Scientific abstracts: e-ifc No. 36, December 2013

Scientific abstracts
K in the Literature

Managing Agricultural Nutrients for Food Security in China: Past, Present, and Future. Zhenling Cui, Zhengxia Dou, Xinping Chen, Xiaotang Ju, and Fusuo Zhang.
Agron. J. 106(1):191-198.
https://www.agronomy.org/publications/aj/abstracts/106/1/191

Abstract:
Over the past 2000 yr, agriculture in China has transformed from a low-input, low-output organic-based system to an intensive production system that relies heavily on inorganic inputs. The modern high-input, high-output system has provided the nation with basic food self-sufficiency, although at escalating environmental costs. Meanwhile, crop production has been nearly stagnant since the mid-1990s, despite continued increases in production inputs, such as chemical fertilizers. In the future, China must increase agricultural output by 50% to meet its growing food demand. New advances to increase agricultural productivity and improve resource (e.g. N and P) use efficiency will be critical in China for sustainable agriculture and ecosystem services. Here, we discuss an integrated soil-crop system management (ISSM) paradigm that may help achieve the sustainable intensification goal. This paradigm features (i) improving soil quality, (ii) enhancing the use of various nutrient resources, (iii) closing the yield gap, and (iv) effectively reducing N losses. Recent on-farm trials based on ISSM principles almost doubled corn yield, while fertilizer N amounts were similar to current farming methods.
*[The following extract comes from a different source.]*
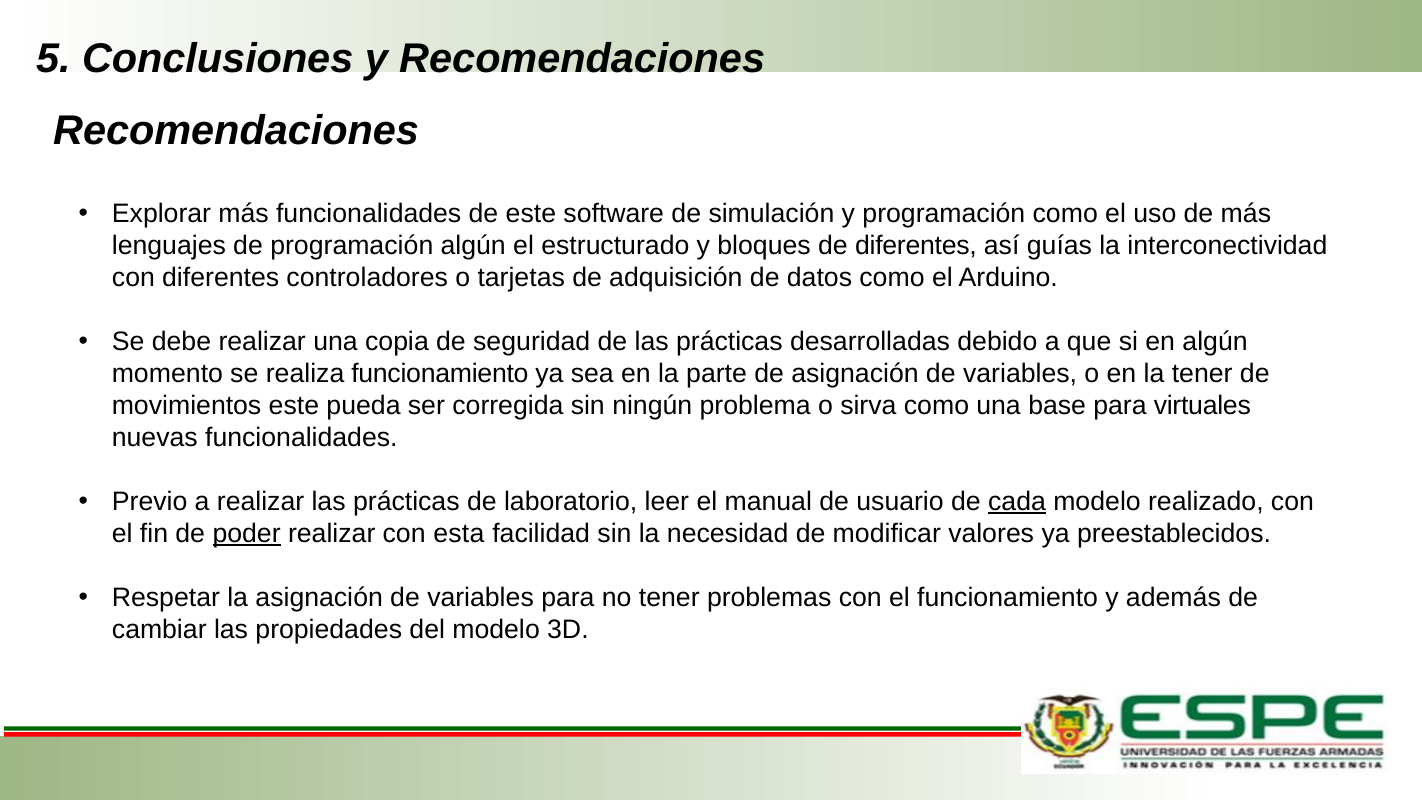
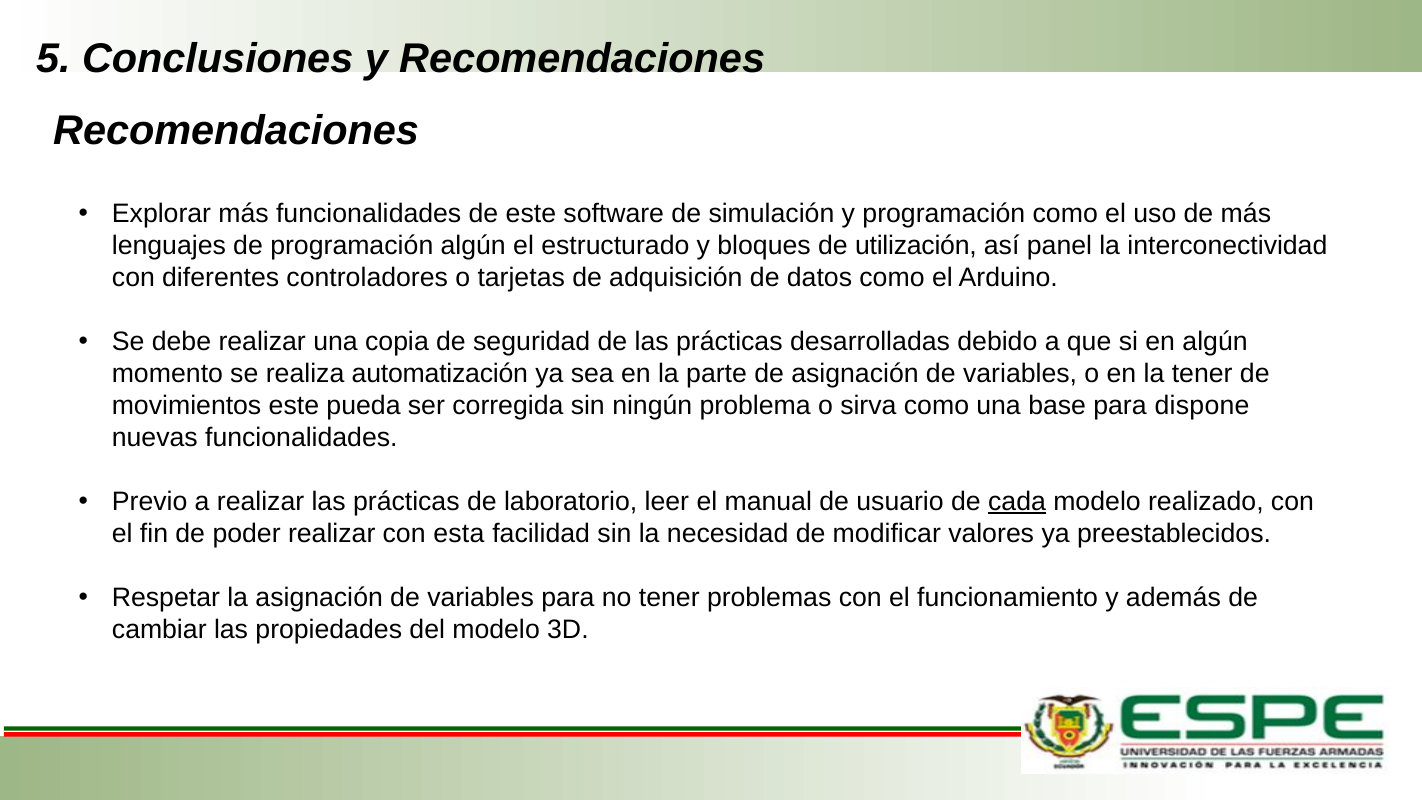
de diferentes: diferentes -> utilización
guías: guías -> panel
realiza funcionamiento: funcionamiento -> automatización
virtuales: virtuales -> dispone
poder underline: present -> none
This ISSM in China is a novel agricultural paradigm that can improve food security and environmental quality worldwide, especially in regions of high input with low-efficiency systems.
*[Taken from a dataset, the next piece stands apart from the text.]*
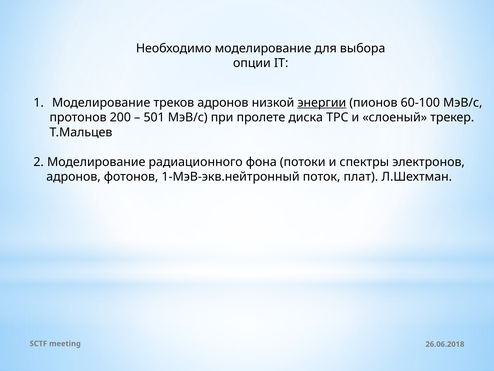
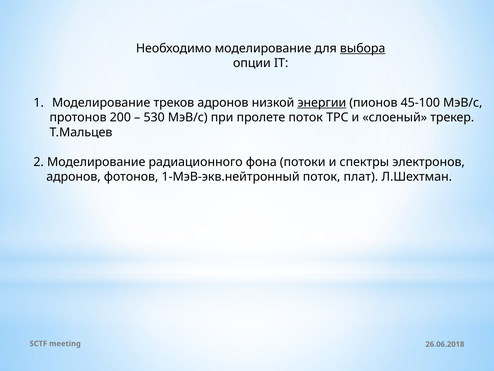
выбора underline: none -> present
60-100: 60-100 -> 45-100
501: 501 -> 530
пролете диска: диска -> поток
Application of Kinetic Models in Describing Soil Potassium Release Characteristics and their Correlations with Potassium Extracted by Chemical Methods. Hosseinpur, A.R., and H.R. Motaghian.
Pedosphere 23(4):482-492.
pedosphere.issas.ac.cn/trqen/ch/reader/view_abstract.aspx?file_no=20130409

Abstract:
Potassium (K) release characteristics in soil play a significant role in supplying available K. Information on K-release characteristics in soils of central Iran is limited. The objectives of this study were to determine K release characteristics and correlations of K release rate constants with K extracted by different chemical methods in surface soils of ten calcareous soils of central Iran. The kinetics of K release in the soils was determined by successive extraction with 0.01 mol L-1 CaCl2 in a period of 2--2 017 h at 25±1 oC. Soil K was extracted by distilled water, 0.5 mol L-1 MgNO3, 0.002 mol L-1 SrCl2, 0.1 mol L-1 BaCl2, 0.01 mol L-1 CaCl2, 1 mol L-1 NaCl, 1 mol L-1 boiling HNO3, 1 mol L-1 NH4OAC, Mehlich 1, 0.002 mol L-1 SrCl2 0.05 mol L-1 citric acid, and ammonium bicarbonate-diethylenetriamine pentaacetic acid (AB-DTPA). A plot of cumulative amounts of K released showed a discontinuity in slope at 168 h. Thus, two equations were applied to two segments of the total reaction time (2--168 and 168--2017 h). Cumulative amounts of K released ranged from 55 to 299 mg kg-1 in 2--168 h and from 44 to 119 mg kg-1 in 168--2 017 h. Release kinetics of K in the two time segments conformed fairly well to parabolic diffusion, simplified Elovich, and power function models. There was a wide variation in the K release rate constants. Increasingly higher average concentrations of soil K were extracted by distilled water, Mehlich 1, SrCl2, CaCl2, SrCl2 + citric acid, AB-DTPA, MgNO3, NaCl, NH4OAc, BaCl2 and HNO3. Potassium release rate constants were significantly correlated with K extracted. The results of this study showed that information obtained from mathematical modeling in two reaction time segments can help to estimate the K-supplying power of soils.